A Simple Alcohol Abuse Definition
Few people would disagree that excessive drinking is harmful, but, even moderate drinking can be considered alcohol abuse if there is a “continued use of alcohol despite the development of social, legal, or health problems” as defined by the National Institute on Alcohol Abuse and Alcoholism.
What are the Characteristics of Alcohol Abuse?
It may be considered alcohol abuse if the person drinks alcohol:
- Continuously or daily despite having physical or psychological health problems from doing so
- On occasion in excessive amounts
- While under age
- Frequently
- While engaging in activities where alcohol consumption increases the danger to themselves or others such as swimming or driving
- While using other substances
- Despite it causing distress to self or others
- Despite failure to fulfill family, employer, financial, legal, or social obligations
- At socially unacceptable times, places, or events
- Despite it causing them to commit unwanted, violent, criminal, or immoral, or dishonest acts
What Are the Side Effects of Alcohol Abuse?
Alcohol abuse can lead to many physical dangers including health risks involving the brain, liver, heart, pancreas, central nervous system, immune system, and increased risk of certain cancers in the throat, mouth, esophagus, breast, and liver.
Impaired motor skills from alcohol abuse are a leading cause of accidental injuries involving car crashes, falls, or operations of dangerous machinery. Alcohol abuse is often associated with assaults, firearm mishaps, sexually transmitted disease, and other dangerous risks.
Psychological effects of alcohol abuse include impaired cognition, memory, judgment, emotional stability, and loss of inhibitions that result in immoral, dishonest, criminal, or dangerous behaviors. Many people who abuse alcohol suffer from increased anxiety, depression, mood swings, aggressive behaviors, stress, and insomnia from the imbalances in neurotransmission functions between the brain and central nervous system effecting every other part of the body.
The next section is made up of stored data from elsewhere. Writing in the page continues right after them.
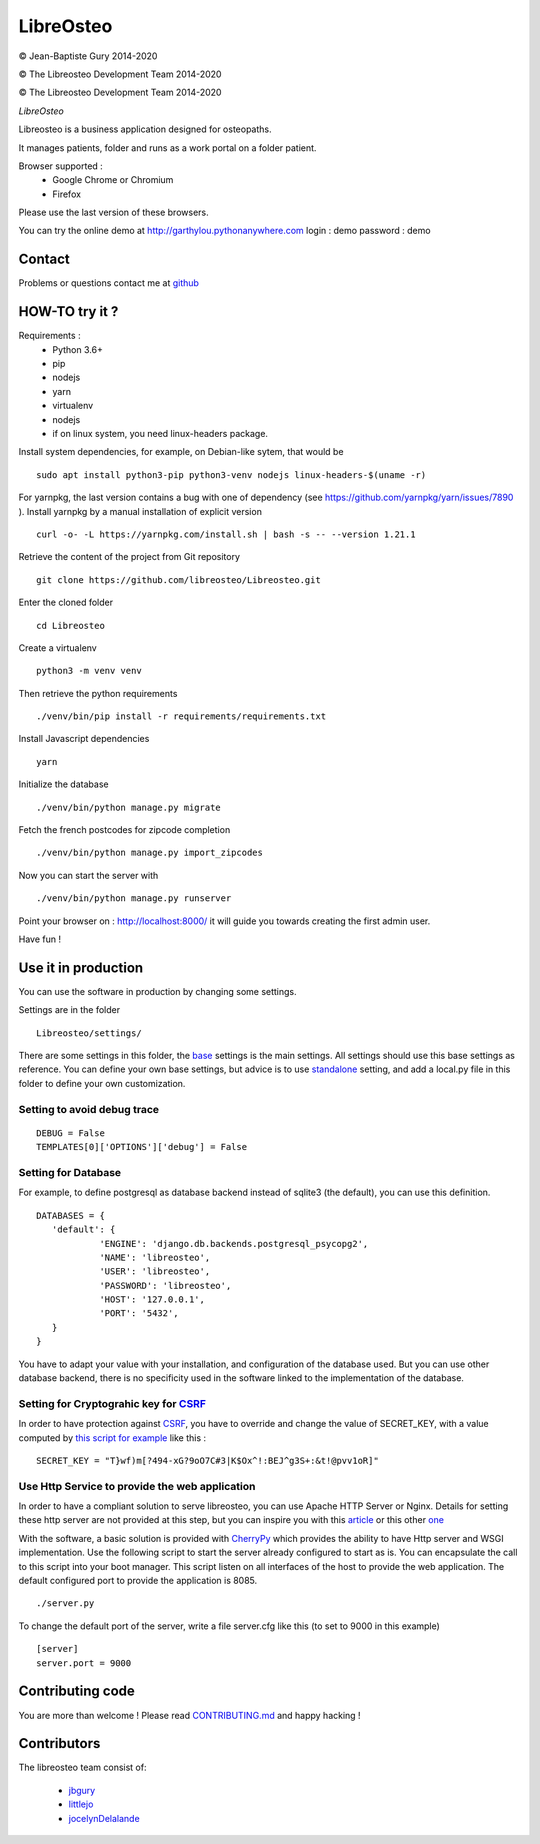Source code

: ============
 LibreOsteo
============

.. image:: https://travis-ci.com/libreosteo/Libreosteo.svg?branch=master
    :target: https://travis-ci.com/libreosteo/Libreosteo
© Jean-Baptiste Gury 2014-2020

© The Libreosteo Development Team 2014-2020

© The Libreosteo Development Team 2014-2020

*LibreOsteo*

Libreosteo is a business application designed for osteopaths.

It manages patients, folder and runs as a work portal on a folder patient.

Browser supported :
  - Google Chrome or Chromium
  - Firefox

Please use the last version of these browsers.

You can try the online demo at http://garthylou.pythonanywhere.com
login : demo
password : demo

Contact
=======

Problems or questions contact me at github_

HOW-TO try it ?
===============

Requirements :
  - Python 3.6+
  - pip
  - nodejs
  - yarn
  - virtualenv
  - nodejs
  - if on linux system, you need linux-headers package.

Install system dependencies, for example, on Debian-like sytem, that would be ::

    sudo apt install python3-pip python3-venv nodejs linux-headers-$(uname -r)

For yarnpkg, the last version contains a bug with one of dependency (see https://github.com/yarnpkg/yarn/issues/7890 ).
Install yarnpkg by a manual installation of explicit version ::

  curl -o- -L https://yarnpkg.com/install.sh | bash -s -- --version 1.21.1

Retrieve the content of the project from Git repository ::

    git clone https://github.com/libreosteo/Libreosteo.git

Enter the cloned folder ::

    cd Libreosteo

Create a virtualenv ::

  python3 -m venv venv

Then retrieve the python requirements ::

    ./venv/bin/pip install -r requirements/requirements.txt

Install Javascript dependencies ::

    yarn

Initialize the database ::

    ./venv/bin/python manage.py migrate

Fetch the french postcodes for zipcode completion ::

   ./venv/bin/python manage.py import_zipcodes

Now you can start the server with ::

    ./venv/bin/python manage.py runserver

Point your browser on : http://localhost:8000/ it will guide you towards creating the first admin user.

Have fun !


Use it in production
====================
You can use the software in production by changing some settings.

Settings are in the folder
::

   Libreosteo/settings/

There are some settings in this folder, the base_ settings is the main settings. All settings should
use this base settings as reference.
You can define your own base settings, but advice is to use standalone_ setting, and add a local.py file in this
folder to define your own customization.

Setting to avoid debug trace
----------------------------
::

   DEBUG = False
   TEMPLATES[0]['OPTIONS']['debug'] = False

Setting for Database
--------------------

For example, to define postgresql as database backend instead of sqlite3 (the default), you can use this definition.
::

   DATABASES = {
      'default': {
               'ENGINE': 'django.db.backends.postgresql_psycopg2',
               'NAME': 'libreosteo',
               'USER': 'libreosteo',
               'PASSWORD': 'libreosteo',
               'HOST': '127.0.0.1',
               'PORT': '5432',
      }
   }

You have to adapt your value with your installation, and configuration of the database used.
But you can use other database backend, there is no specificity used in the software linked to the implementation of the database.

Setting for Cryptograhic key for CSRF_
--------------------------------------
In order to have protection against CSRF_, you have to override and change the value of SECRET_KEY, with a value computed by `this script for example`_
like this :
::

   SECRET_KEY = "T}wf)m[?494-xG?9oO7C#3|K$Ox^!:BEJ^g3S+:&t!@pvv1oR]"

.. _CSRF: https://en.wikipedia.org/wiki/Cross-site_request_forgery
.. _`this script for example`:  https://gist.github.com/mattseymour/9205591

Use Http Service to provide the web application
-----------------------------------------------

In order to have a compliant solution to serve libreosteo, you can use Apache HTTP Server or Nginx. Details for setting these http server
are not provided at this step, but you can inspire you with this `article <https://www.thecodeship.com/deployment/deploy-django-apache-virtualenv-and-mod_wsgi/>`_ or
this other `one <https://docs.nginx.com/nginx/admin-guide/web-server/app-gateway-uwsgi-django/>`_

With the software, a basic solution is provided with CherryPy_ which provides the ability to have Http server and WSGI implementation.
Use the following script to start the server already configured to start as is.
You can encapsulate the call to this script into your boot manager. This script listen on all interfaces of the host to provide the web application.
The default configured port to provide the application is 8085.
::

   ./server.py


To change the default port of the server, write a file server.cfg like this  (to set to 9000 in this example)
::

   [server]
   server.port = 9000

.. _base : Libreosteo/settings/base.py
.. _standalone : Libreosteo/settings/standalone.py
.. _CherryPy : https://cherrypy.org/

Contributing code
=================

You are more than welcome ! Please read `CONTRIBUTING.md`_ and happy hacking !

Contributors
============

The libreosteo team consist of:

  * jbgury_
  * littlejo_
  * jocelynDelalande_


.. _github : https://github.com/jbgury
.. _jbgury: https://github.com/jbgury
.. _littlejo: https://github.com/littlejo
.. _jocelynDelalande: https://github.com/JocelynDelalande
.. _pull requests: https://github.com/libreosteo/Libreosteo/pulls
.. _CONTRIBUTING.md: CONTRIBUTING.md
The Difference between Alcohol Abuse and Alcoholism
Like alcohol abuse can cause distress or harm to the person using alcohol or others, these same characteristics are associated with alcoholism. The difference, however, is that alcoholism is also characterized by tolerance, dependence, uncontrollable use, denial, and withdrawals.
Tolerance increases as the brain becomes desensitized to alcohol consumptions. The adaptations result in physiological changes that require the person to use more alcohol to achieve the desired effect. When dependency develops, it creates overwhelming urges to use alcohol, the need to use it to feel a sense of “normalcy”, and withdrawals when the person’s blood alcohol content drops to a certain level.